=== Section Start ===

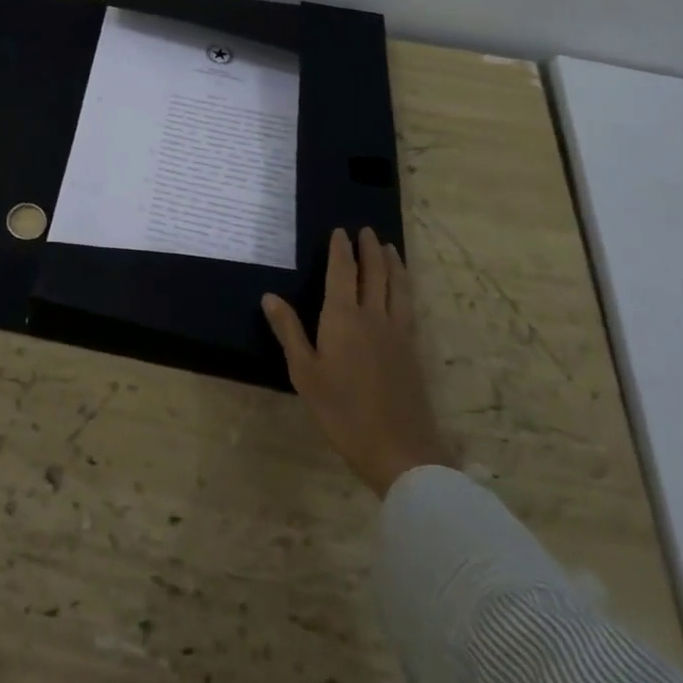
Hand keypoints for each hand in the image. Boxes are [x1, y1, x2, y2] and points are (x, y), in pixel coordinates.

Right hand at [262, 228, 452, 497]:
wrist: (400, 451)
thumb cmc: (342, 412)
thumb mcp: (305, 373)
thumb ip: (289, 331)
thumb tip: (269, 296)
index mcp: (343, 318)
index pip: (343, 272)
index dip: (341, 250)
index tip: (340, 231)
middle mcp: (374, 317)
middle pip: (374, 274)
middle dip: (369, 249)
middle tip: (366, 231)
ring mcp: (398, 334)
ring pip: (397, 287)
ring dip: (393, 264)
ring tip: (390, 248)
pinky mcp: (413, 351)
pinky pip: (409, 306)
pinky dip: (405, 287)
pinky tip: (403, 291)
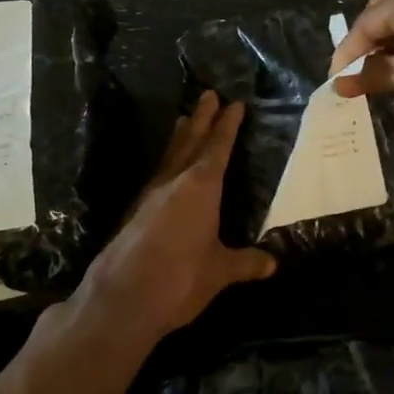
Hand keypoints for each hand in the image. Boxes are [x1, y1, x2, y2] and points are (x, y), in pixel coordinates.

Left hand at [73, 91, 275, 345]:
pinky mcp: (134, 212)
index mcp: (201, 187)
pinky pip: (157, 174)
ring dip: (180, 135)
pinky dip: (167, 160)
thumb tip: (272, 263)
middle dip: (202, 118)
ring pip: (170, 155)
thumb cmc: (180, 279)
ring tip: (185, 118)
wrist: (121, 299)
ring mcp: (150, 195)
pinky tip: (167, 168)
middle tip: (209, 94)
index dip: (228, 126)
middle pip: (191, 141)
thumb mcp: (220, 271)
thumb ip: (245, 263)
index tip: (235, 104)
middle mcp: (174, 182)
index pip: (218, 147)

=== Section End ===

• Assigned task: Your task is to transcribe, with no changes, only the lines of the listing above that lie between the line holding "pinky pip: (157, 174)" and the line holding "index tip: (235, 104)", inclusive.

• Task solution:
pinky pip: (157, 174)
ring dip: (180, 135)
pinky dip: (167, 160)
thumb tip: (272, 263)
middle dip: (202, 118)
ring pip: (170, 155)
thumb cmc: (180, 279)
ring tip: (185, 118)
wrist: (121, 299)
ring mcp: (150, 195)
pinky tip: (167, 168)
middle tip: (209, 94)
index dip: (228, 126)
middle pip: (191, 141)
thumb mcp: (220, 271)
thumb ip: (245, 263)
index tip: (235, 104)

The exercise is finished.